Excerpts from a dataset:
'''
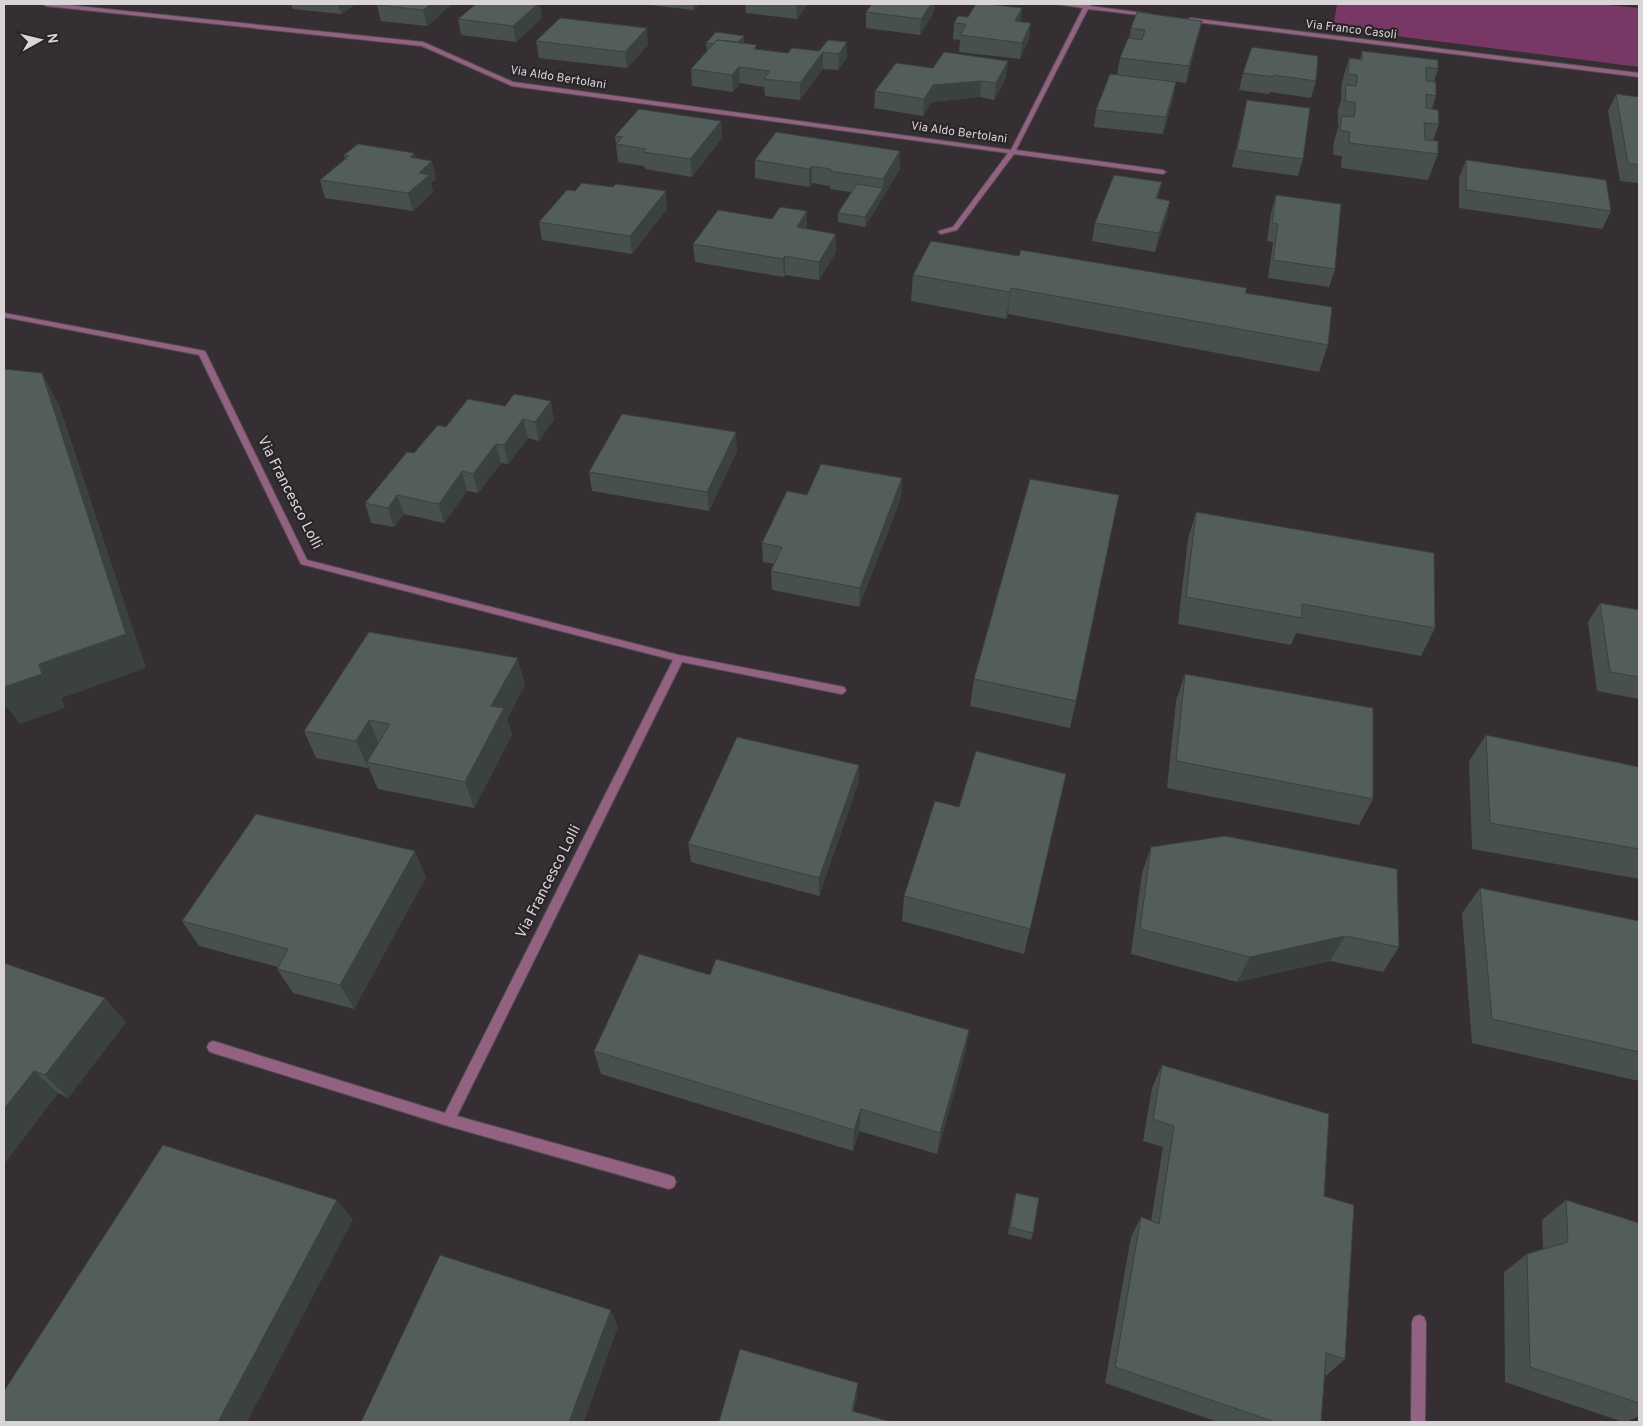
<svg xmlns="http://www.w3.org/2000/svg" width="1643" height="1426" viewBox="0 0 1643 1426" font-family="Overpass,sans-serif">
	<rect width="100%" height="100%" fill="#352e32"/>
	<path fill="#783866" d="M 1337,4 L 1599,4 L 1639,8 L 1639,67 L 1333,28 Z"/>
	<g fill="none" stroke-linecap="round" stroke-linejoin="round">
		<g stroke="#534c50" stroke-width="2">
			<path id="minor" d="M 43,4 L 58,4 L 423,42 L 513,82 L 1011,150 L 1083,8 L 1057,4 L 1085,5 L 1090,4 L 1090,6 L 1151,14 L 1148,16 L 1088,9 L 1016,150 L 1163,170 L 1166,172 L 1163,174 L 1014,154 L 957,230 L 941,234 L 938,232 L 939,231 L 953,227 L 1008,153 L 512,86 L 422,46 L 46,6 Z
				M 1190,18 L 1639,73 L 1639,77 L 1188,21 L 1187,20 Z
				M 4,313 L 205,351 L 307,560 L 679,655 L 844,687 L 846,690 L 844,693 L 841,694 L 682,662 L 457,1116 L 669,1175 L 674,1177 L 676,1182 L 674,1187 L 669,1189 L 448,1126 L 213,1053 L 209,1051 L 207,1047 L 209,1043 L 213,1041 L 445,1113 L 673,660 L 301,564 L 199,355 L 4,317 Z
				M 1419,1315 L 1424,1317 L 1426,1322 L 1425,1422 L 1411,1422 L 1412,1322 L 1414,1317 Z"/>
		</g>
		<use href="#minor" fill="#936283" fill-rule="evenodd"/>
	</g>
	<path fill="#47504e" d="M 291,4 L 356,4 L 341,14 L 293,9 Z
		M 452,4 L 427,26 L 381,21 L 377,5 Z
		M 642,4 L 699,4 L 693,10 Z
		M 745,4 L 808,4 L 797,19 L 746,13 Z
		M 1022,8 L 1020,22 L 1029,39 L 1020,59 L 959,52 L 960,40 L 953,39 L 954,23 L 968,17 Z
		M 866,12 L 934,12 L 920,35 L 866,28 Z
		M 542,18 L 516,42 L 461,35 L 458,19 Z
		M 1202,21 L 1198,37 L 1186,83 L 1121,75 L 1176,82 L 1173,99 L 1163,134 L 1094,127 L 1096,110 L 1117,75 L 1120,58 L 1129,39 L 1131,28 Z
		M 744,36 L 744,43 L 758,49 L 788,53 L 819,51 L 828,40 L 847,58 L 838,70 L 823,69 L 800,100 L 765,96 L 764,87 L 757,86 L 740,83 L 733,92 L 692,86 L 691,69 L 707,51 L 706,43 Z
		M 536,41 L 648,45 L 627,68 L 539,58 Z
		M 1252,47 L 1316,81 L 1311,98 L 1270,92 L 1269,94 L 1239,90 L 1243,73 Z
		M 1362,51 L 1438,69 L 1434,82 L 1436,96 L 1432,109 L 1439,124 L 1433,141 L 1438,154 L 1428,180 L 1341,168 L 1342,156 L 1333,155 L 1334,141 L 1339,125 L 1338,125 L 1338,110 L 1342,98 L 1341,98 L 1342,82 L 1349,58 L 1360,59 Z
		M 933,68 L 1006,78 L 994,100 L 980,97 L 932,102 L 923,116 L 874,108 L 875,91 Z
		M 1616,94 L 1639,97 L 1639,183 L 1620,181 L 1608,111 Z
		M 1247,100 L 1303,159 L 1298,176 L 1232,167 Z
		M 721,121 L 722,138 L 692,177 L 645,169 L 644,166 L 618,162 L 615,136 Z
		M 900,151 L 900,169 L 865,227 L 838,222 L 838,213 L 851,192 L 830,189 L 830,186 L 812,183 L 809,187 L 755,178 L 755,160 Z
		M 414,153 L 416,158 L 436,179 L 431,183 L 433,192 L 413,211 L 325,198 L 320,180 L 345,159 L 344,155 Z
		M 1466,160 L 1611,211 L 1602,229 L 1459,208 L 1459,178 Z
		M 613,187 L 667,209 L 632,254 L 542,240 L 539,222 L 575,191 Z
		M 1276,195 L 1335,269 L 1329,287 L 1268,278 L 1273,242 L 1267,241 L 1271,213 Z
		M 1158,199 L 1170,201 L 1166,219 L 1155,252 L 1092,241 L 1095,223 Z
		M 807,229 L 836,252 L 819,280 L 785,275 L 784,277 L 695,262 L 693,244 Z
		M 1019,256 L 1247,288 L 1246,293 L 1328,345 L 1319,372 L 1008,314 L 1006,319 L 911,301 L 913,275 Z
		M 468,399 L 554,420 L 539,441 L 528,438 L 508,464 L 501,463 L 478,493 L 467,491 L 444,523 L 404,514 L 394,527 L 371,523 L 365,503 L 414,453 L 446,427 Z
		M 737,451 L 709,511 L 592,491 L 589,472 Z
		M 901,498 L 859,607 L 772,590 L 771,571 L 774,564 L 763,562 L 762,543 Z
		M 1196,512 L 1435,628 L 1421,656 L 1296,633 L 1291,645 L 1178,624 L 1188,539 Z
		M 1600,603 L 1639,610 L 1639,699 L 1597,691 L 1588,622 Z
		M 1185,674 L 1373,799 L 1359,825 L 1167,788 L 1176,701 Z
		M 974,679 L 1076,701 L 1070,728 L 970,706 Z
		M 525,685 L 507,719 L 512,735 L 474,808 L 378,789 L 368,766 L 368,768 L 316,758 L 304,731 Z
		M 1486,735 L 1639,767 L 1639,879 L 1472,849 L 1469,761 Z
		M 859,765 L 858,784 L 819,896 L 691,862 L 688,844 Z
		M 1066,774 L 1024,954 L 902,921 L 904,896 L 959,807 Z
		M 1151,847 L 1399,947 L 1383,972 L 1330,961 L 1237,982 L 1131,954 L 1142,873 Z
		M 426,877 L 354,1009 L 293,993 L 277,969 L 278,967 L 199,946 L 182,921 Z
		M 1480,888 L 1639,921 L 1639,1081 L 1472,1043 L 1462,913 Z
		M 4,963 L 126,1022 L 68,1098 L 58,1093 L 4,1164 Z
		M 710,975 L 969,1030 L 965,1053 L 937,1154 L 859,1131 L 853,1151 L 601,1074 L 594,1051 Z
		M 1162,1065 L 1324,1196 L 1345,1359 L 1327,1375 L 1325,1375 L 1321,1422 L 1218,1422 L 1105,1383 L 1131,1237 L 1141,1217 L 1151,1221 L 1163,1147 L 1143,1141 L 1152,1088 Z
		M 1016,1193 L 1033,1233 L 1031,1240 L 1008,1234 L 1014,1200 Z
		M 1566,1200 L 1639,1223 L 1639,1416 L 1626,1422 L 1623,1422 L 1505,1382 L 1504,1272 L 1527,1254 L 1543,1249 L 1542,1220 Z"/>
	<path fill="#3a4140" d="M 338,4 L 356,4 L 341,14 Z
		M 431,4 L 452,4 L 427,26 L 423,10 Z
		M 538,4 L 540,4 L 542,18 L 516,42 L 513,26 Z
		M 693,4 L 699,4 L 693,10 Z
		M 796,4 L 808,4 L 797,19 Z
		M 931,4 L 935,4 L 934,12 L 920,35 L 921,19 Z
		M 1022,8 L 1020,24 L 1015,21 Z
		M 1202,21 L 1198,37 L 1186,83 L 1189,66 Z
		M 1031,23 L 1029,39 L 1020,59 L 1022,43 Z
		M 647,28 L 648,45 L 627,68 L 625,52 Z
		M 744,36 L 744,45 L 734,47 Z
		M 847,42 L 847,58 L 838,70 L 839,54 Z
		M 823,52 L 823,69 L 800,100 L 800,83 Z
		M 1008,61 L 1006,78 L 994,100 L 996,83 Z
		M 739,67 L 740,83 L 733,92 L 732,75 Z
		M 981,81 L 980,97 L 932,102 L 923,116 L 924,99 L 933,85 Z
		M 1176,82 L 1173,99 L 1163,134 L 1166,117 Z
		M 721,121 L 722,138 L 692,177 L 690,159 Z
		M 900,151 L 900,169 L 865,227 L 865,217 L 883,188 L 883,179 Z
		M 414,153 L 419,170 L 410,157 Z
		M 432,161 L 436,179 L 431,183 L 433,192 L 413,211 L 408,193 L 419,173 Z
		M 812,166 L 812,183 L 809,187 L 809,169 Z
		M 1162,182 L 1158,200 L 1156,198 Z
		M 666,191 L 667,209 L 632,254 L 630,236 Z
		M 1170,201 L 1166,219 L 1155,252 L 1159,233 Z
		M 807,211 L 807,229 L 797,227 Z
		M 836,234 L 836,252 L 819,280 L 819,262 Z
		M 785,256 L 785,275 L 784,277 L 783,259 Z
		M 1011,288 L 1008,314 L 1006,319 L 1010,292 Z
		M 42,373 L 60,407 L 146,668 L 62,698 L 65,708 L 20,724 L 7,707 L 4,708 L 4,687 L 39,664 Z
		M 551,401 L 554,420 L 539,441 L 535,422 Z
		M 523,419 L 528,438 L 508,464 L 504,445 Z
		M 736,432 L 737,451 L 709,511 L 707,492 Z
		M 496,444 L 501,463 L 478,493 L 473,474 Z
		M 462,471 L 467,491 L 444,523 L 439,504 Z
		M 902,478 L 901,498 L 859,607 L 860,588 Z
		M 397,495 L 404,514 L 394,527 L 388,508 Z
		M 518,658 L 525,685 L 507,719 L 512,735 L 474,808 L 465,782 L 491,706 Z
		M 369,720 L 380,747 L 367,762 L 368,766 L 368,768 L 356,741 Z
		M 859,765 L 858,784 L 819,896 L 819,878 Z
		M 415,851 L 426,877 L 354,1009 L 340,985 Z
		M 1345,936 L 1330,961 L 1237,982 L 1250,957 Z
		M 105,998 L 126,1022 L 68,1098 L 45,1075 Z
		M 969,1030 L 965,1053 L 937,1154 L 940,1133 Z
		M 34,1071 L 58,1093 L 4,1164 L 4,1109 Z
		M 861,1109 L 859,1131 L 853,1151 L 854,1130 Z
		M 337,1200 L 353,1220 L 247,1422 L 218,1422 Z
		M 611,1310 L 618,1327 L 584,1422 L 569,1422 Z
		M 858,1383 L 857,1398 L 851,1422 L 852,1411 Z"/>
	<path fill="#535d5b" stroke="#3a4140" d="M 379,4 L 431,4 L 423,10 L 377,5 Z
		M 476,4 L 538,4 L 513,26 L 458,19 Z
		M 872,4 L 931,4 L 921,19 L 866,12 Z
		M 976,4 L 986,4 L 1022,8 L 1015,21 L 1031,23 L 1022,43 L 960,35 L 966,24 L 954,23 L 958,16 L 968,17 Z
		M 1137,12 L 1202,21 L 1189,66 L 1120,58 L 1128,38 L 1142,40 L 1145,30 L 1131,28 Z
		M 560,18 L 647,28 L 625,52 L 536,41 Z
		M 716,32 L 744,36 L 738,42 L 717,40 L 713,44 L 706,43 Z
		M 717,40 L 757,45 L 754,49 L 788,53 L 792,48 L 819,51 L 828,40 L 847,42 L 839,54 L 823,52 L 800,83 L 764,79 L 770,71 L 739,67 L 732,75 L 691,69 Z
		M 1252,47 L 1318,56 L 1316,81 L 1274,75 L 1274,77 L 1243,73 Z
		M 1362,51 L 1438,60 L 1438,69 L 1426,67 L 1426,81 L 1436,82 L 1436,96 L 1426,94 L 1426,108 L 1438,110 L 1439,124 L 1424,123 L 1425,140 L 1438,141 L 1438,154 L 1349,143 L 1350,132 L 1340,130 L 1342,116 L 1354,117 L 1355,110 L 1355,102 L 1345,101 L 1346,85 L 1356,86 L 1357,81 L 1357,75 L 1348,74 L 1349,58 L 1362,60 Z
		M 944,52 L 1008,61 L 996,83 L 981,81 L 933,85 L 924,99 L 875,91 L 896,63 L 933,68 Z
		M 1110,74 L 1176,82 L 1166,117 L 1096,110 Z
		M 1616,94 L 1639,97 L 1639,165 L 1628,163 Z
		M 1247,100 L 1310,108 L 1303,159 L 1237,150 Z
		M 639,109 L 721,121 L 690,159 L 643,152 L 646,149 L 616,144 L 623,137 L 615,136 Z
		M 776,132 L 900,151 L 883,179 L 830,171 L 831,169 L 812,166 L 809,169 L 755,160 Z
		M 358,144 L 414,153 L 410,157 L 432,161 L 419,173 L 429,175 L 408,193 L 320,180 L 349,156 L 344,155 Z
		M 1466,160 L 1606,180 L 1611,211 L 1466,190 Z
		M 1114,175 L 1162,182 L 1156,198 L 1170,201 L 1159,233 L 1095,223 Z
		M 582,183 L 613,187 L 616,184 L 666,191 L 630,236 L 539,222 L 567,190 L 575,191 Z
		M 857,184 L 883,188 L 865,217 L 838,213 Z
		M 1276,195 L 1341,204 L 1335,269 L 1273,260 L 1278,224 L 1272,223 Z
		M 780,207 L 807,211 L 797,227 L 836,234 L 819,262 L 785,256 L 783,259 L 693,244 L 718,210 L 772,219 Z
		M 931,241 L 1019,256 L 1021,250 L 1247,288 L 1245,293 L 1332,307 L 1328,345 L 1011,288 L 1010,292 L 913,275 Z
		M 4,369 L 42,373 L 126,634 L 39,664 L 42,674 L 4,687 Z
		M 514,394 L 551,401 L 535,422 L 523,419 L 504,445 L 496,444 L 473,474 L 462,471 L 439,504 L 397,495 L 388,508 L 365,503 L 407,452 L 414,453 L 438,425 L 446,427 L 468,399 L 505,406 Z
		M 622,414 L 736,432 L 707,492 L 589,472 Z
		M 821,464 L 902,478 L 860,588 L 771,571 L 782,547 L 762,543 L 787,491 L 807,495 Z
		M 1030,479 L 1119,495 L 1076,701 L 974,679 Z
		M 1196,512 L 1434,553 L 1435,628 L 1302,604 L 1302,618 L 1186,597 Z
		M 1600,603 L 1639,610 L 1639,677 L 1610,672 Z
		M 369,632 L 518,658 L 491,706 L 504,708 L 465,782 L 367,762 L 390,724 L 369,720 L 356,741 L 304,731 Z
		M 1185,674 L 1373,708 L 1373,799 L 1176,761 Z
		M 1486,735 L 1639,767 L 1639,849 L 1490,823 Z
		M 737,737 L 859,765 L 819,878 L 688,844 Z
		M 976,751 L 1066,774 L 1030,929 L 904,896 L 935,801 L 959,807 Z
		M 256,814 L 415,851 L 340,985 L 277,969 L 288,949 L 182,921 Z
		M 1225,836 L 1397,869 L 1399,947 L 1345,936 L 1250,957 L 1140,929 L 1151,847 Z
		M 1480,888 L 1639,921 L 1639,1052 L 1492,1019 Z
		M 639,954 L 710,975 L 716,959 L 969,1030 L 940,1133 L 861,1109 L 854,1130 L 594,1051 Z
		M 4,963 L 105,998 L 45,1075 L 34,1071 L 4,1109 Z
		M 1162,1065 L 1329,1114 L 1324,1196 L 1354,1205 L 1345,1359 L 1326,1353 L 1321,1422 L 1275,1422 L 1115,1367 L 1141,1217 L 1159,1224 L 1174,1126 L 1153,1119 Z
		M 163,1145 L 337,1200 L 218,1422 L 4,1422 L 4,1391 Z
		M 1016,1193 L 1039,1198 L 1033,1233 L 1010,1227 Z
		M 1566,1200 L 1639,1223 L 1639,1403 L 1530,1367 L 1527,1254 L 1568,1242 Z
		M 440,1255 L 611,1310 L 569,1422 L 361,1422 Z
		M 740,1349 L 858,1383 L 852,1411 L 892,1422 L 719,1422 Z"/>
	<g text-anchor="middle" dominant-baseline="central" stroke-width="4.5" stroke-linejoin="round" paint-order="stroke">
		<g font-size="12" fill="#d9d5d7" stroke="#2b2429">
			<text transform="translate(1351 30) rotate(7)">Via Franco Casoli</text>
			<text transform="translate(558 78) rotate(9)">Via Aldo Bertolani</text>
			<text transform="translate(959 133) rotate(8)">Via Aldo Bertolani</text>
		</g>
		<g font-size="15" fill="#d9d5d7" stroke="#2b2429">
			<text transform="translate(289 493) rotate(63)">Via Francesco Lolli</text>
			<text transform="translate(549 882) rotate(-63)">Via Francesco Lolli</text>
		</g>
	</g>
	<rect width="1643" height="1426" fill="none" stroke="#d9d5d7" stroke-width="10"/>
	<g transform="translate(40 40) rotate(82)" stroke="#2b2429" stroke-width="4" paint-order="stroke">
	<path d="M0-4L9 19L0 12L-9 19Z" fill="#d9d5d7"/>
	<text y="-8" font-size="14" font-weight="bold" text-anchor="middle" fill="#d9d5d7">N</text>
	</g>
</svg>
'''
The problem: Could you restate, word for word, the lines above from the one with "1337,4 L 1599,4" to the one with "M 542,18 L 516,42 L 461,35 L 458,19 Z", both included?

Task solution:
	<path fill="#783866" d="M 1337,4 L 1599,4 L 1639,8 L 1639,67 L 1333,28 Z"/>
	<g fill="none" stroke-linecap="round" stroke-linejoin="round">
		<g stroke="#534c50" stroke-width="2">
			<path id="minor" d="M 43,4 L 58,4 L 423,42 L 513,82 L 1011,150 L 1083,8 L 1057,4 L 1085,5 L 1090,4 L 1090,6 L 1151,14 L 1148,16 L 1088,9 L 1016,150 L 1163,170 L 1166,172 L 1163,174 L 1014,154 L 957,230 L 941,234 L 938,232 L 939,231 L 953,227 L 1008,153 L 512,86 L 422,46 L 46,6 Z
				M 1190,18 L 1639,73 L 1639,77 L 1188,21 L 1187,20 Z
				M 4,313 L 205,351 L 307,560 L 679,655 L 844,687 L 846,690 L 844,693 L 841,694 L 682,662 L 457,1116 L 669,1175 L 674,1177 L 676,1182 L 674,1187 L 669,1189 L 448,1126 L 213,1053 L 209,1051 L 207,1047 L 209,1043 L 213,1041 L 445,1113 L 673,660 L 301,564 L 199,355 L 4,317 Z
				M 1419,1315 L 1424,1317 L 1426,1322 L 1425,1422 L 1411,1422 L 1412,1322 L 1414,1317 Z"/>
		</g>
		<use href="#minor" fill="#936283" fill-rule="evenodd"/>
	</g>
	<path fill="#47504e" d="M 291,4 L 356,4 L 341,14 L 293,9 Z
		M 452,4 L 427,26 L 381,21 L 377,5 Z
		M 642,4 L 699,4 L 693,10 Z
		M 745,4 L 808,4 L 797,19 L 746,13 Z
		M 1022,8 L 1020,22 L 1029,39 L 1020,59 L 959,52 L 960,40 L 953,39 L 954,23 L 968,17 Z
		M 866,12 L 934,12 L 920,35 L 866,28 Z
		M 542,18 L 516,42 L 461,35 L 458,19 Z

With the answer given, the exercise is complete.